Exercise instructions: The string "quelli" may appear in lines of the entries below. Report how many lines hold it, with only the number.

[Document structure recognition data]

-------

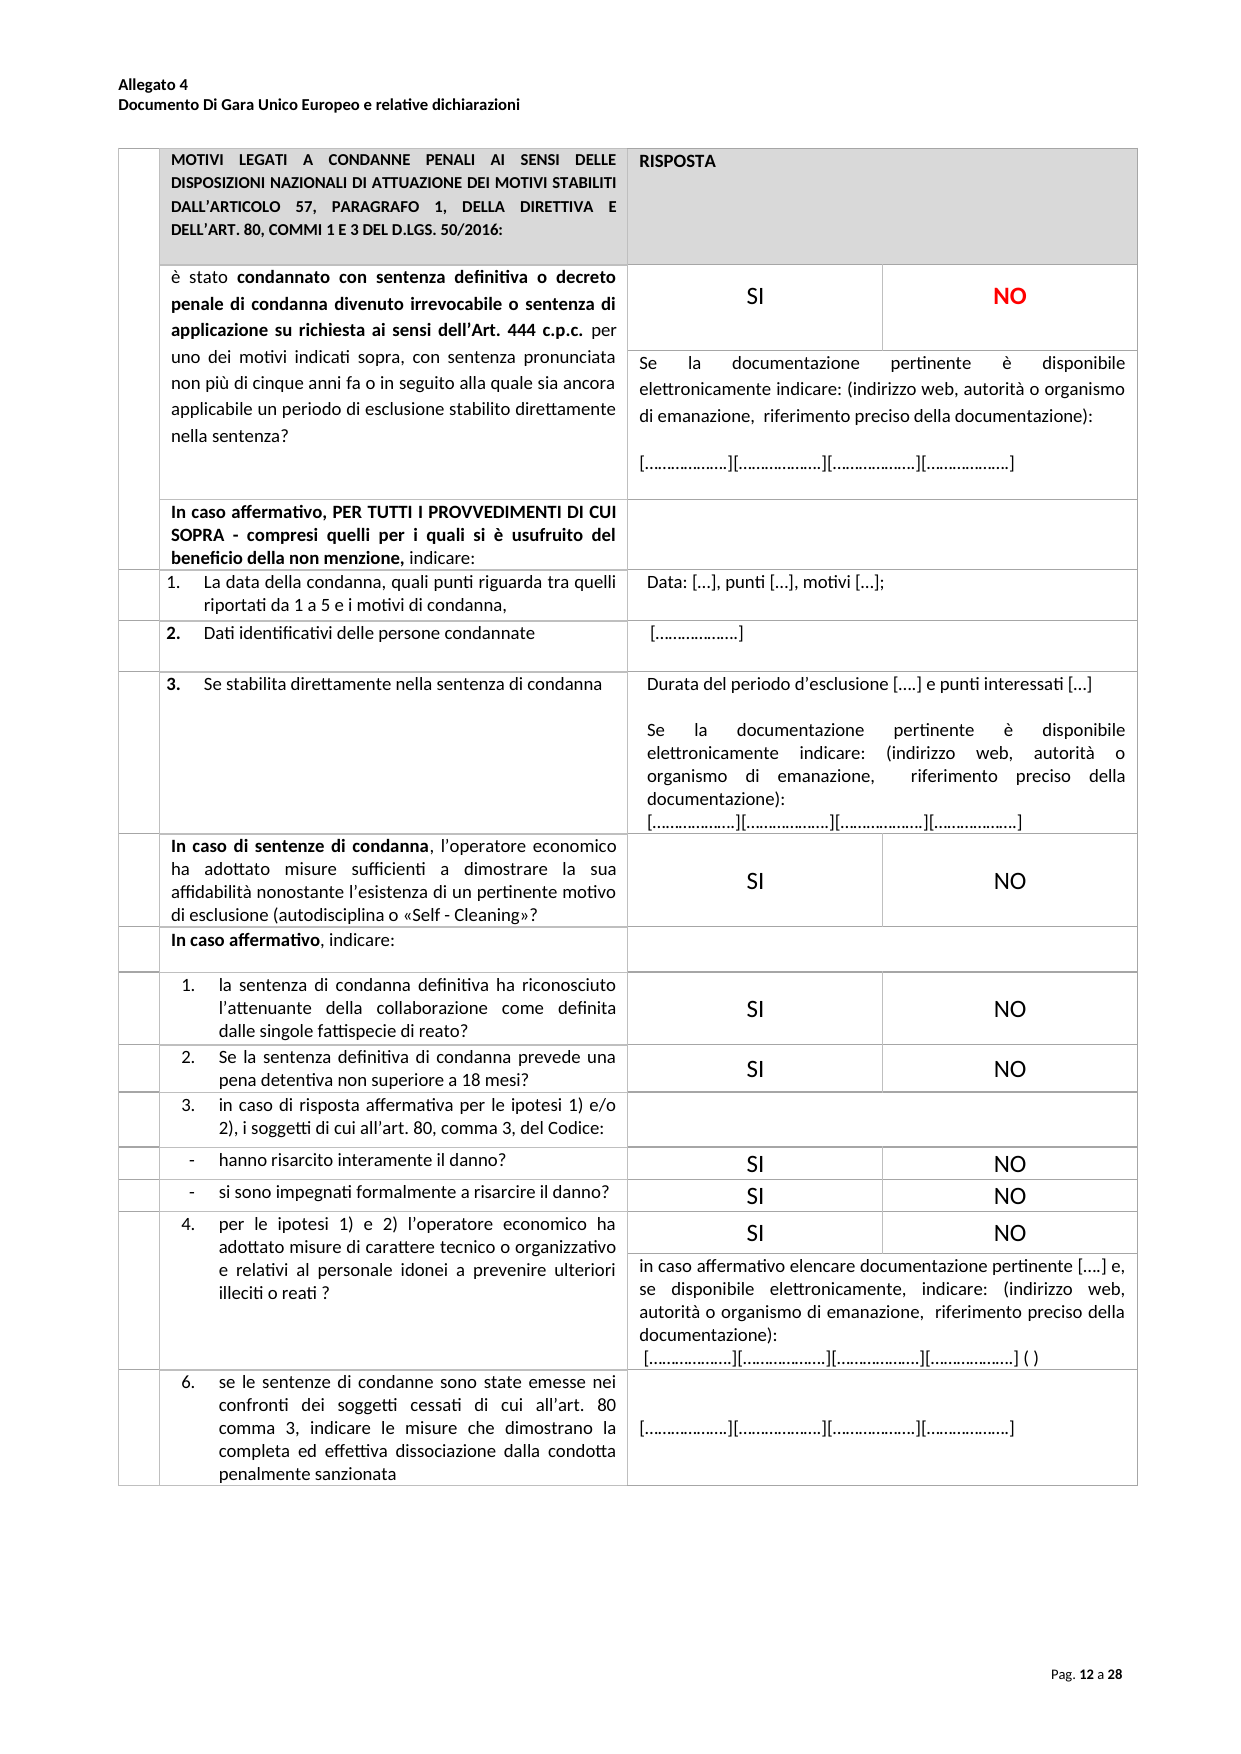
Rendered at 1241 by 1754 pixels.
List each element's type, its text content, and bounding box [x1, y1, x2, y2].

table_cell Se stabilita direttamente nella sentenza di condanna [160, 673, 627, 833]
table_cell la sentenza di condanna definitiva ha riconosciuto l’attenuante della collaborazione come definita dalle singole fattispecie di reato? [160, 973, 627, 1044]
table_cell NO [883, 1045, 1137, 1091]
table_cell è stato condannato con sentenza definitiva o decreto penale di condanna divenuto irrevocabile o sentenza di applicazione su richiesta ai sensi dell’Art. 444 c.p.c. per uno dei motivi indicati sopra, con sentenza pronunciata non più di cinque anni fa o in seguito alla quale sia ancora applicabile un periodo di esclusione stabilito direttamente nella sentenza? [160, 266, 627, 499]
table_cell In caso affermativo, PER TUTTI I PROVVEDIMENTI DI CUI SOPRA - compresi quelli per i quali si è usufruito del beneficio della non menzione, indicare: [160, 500, 627, 569]
table_cell [119, 621, 159, 671]
table_cell [119, 834, 159, 926]
table_cell [……………….][……………….][……………….][……………….] [628, 1370, 1137, 1485]
table_cell [……………….] [628, 621, 1137, 671]
table_cell in caso affermativo elencare documentazione pertinente [….] e, se disponibile elettronicamente, indicare: (indirizzo web, autorità o organismo di emanazione, riferimento preciso della documentazione): [……………….][……………….][……………….][……………….] ( ) [628, 1254, 1137, 1369]
table_cell In caso di sentenze di condanna, l’operatore economico ha adottato misure sufficienti a dimostrare la sua affidabilità nonostante l’esistenza di un pertinente motivo di esclusione (autodisciplina o «Self - Cleaning»? [160, 835, 627, 926]
table_cell Durata del periodo d’esclusione [….] e punti interessati […] Se la documentazione pertinente è disponibile elettronicamente indicare: (indirizzo web, autorità o organismo di emanazione, riferimento preciso della documentazione): [……………….][……………….][……………….][……………….] [628, 672, 1137, 833]
table_cell si sono impegnati formalmente a risarcire il danno? [160, 1180, 627, 1211]
table_cell RISPOSTA [628, 149, 1137, 264]
table_cell [119, 1148, 159, 1178]
table_cell [119, 1045, 159, 1091]
table_cell Se la sentenza definitiva di condanna prevede una pena detentiva non superiore a 18 mesi? [160, 1046, 627, 1091]
table_cell Se la documentazione pertinente è disponibile elettronicamente indicare: (indirizzo web, autorità o organismo di emanazione, riferimento preciso della documentazione): [……………….][……………….][……………….][……………….] [628, 351, 1137, 499]
table_cell SI [628, 1045, 882, 1091]
table_cell NO [883, 1180, 1137, 1211]
table_cell In caso affermativo, indicare: [160, 928, 627, 971]
table_cell NO [883, 265, 1137, 349]
table_cell SI [628, 1148, 882, 1178]
table_cell SI [628, 973, 882, 1044]
table_cell hanno risarcito interamente il danno? [160, 1148, 627, 1178]
table_cell [119, 1370, 159, 1485]
table_cell [119, 672, 159, 833]
table_cell MOTIVI LEGATI A CONDANNE PENALI AI SENSI DELLE DISPOSIZIONI NAZIONALI DI ATTUAZIONE DEI MOTIVI STABILITI DALL’ARTICOLO 57, PARAGRAFO 1, DELLA DIRETTIVA E DELL’ART. 80, COMMI 1 E 3 DEL D.LGS. 50/2016: [160, 149, 627, 264]
table_cell [628, 1093, 1137, 1146]
table_cell Data: […], punti […], motivi […]; [628, 570, 1137, 620]
table_cell in caso di risposta affermativa per le ipotesi 1) e/o 2), i soggetti di cui all’art. 80, comma 3, del Codice: [160, 1093, 627, 1146]
table_cell SI [628, 265, 882, 349]
table_cell [119, 973, 159, 1044]
table_cell SI [628, 1180, 882, 1211]
table_cell Dati identificativi delle persone condannate [160, 622, 627, 671]
table_cell [628, 500, 1137, 569]
table_cell La data della condanna, quali punti riguarda tra quelli riportati da 1 a 5 e i motivi di condanna, [160, 571, 627, 620]
table_cell [119, 1212, 159, 1369]
table_cell NO [883, 1148, 1137, 1178]
table_cell [119, 1093, 159, 1146]
table_cell se le sentenze di condanne sono state emesse nei confronti dei soggetti cessati di cui all’art. 80 comma 3, indicare le misure che dimostrano la completa ed effettiva dissociazione dalla condotta penalmente sanzionata [160, 1371, 627, 1485]
table_cell [628, 927, 1137, 971]
table_cell SI [628, 834, 882, 926]
table_cell [119, 927, 159, 971]
table_cell [119, 570, 159, 620]
table_cell per le ipotesi 1) e 2) l’operatore economico ha adottato misure di carattere tecnico o organizzativo e relativi al personale idonei a prevenire ulteriori illeciti o reati ? [160, 1212, 627, 1369]
table_cell SI [628, 1212, 882, 1253]
table_cell [119, 1180, 159, 1211]
table_cell NO [883, 834, 1137, 926]
table_cell NO [883, 973, 1137, 1044]
table_cell NO [883, 1212, 1137, 1253]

-------

Output for this task: 2